## LESETEXT:
= = =

Demographischer Wandel
Zu diesen zählt allen voran der demographische Wandel. Da es bereits einen deutlich größeren Anteil an alternden als jungen und erwerbsfähigen Menschen unter 65 Jahren gibt, sinkt auch die Anzahl der Arbeitskräfte rapide. Auch in Zukunft ist es absehbar, dass die niedrige Geburtenrate in Deutschland die Zahl der alternden Bevölkerung nicht ausgleichen kann.
Akademisierung
Ein weiterer Grund für den Rückgang an Arbeitskräften könnte in der Akademisierung liegen. Aus der Annahme heraus, dass Personen mit einem höheren Schulabschluss oder gar einer akademischen Bildung eine bessere Chance auf dem Arbeitsmarkt haben, gibt es heutzutage immer mehr Abiturienten und Hochschulabsolventen. Im Gegenzug führt dies bei Arbeitgebern oft zu einem erhöhten Anspruch an die Bewerber. Deshalb haben es Abgänger von Real- und Hauptschulen immer schwerer eine Ausbildung oder eine gut bezahlte Arbeitsstelle zu finden. Gleichzeitig werden Berufe für Hochschulabsolventen und Akademiker zunehmend geringer vergütet, was viele Arbeitsstellen weniger attraktiv macht.
Digitalisierung und Automatisierung
Da die Bundesrepublik auf die rasche Entwicklung der Digitalisierung und Technik nicht vorbereitet war, wurde dieser Bereich in den letzten Jahren vernachlässigt. Obwohl die Digitalisierung und Automatisierung durch effiziente technische Lösungen einen Arbeitermangel ausgleichen könnte, wird der Fortschritt in diesem Bereich durch eben diesen Fachkräftemangel ausgebremst.

= = =

## SCHRIFTLICHE AUFGABE A:
Bitte entnimm sämtliche Zeilen der folgenden Datensätze und gib sie unverändert wieder.

Datenzeilen
= = =

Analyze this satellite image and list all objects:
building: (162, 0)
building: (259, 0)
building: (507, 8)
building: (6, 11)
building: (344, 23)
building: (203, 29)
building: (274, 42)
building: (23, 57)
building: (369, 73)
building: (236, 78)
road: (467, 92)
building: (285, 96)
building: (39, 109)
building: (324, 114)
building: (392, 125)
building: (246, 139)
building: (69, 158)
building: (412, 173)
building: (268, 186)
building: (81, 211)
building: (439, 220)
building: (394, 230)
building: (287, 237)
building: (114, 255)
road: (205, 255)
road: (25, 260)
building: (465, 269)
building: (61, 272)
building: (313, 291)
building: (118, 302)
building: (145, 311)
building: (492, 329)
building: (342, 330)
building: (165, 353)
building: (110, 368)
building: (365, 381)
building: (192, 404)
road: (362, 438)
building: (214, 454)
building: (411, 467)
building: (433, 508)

= = =

## SCHRIFTLICHE AUFGABE B:
Wodurch wird laut dem Lesetext der Fortschritt bei Digitalisierung und Automatisierung ausgebremst?

## LÖSUNG DER AUFGABE A:
Analyze this satellite image and list all objects:
building: (162, 0)
building: (259, 0)
building: (507, 8)
building: (6, 11)
building: (344, 23)
building: (203, 29)
building: (274, 42)
building: (23, 57)
building: (369, 73)
building: (236, 78)
road: (467, 92)
building: (285, 96)
building: (39, 109)
building: (324, 114)
building: (392, 125)
building: (246, 139)
building: (69, 158)
building: (412, 173)
building: (268, 186)
building: (81, 211)
building: (439, 220)
building: (394, 230)
building: (287, 237)
building: (114, 255)
road: (205, 255)
road: (25, 260)
building: (465, 269)
building: (61, 272)
building: (313, 291)
building: (118, 302)
building: (145, 311)
building: (492, 329)
building: (342, 330)
building: (165, 353)
building: (110, 368)
building: (365, 381)
building: (192, 404)
road: (362, 438)
building: (214, 454)
building: (411, 467)
building: (433, 508)

## LÖSUNG DER AUFGABE B:
Durch den Fachkräftemangel.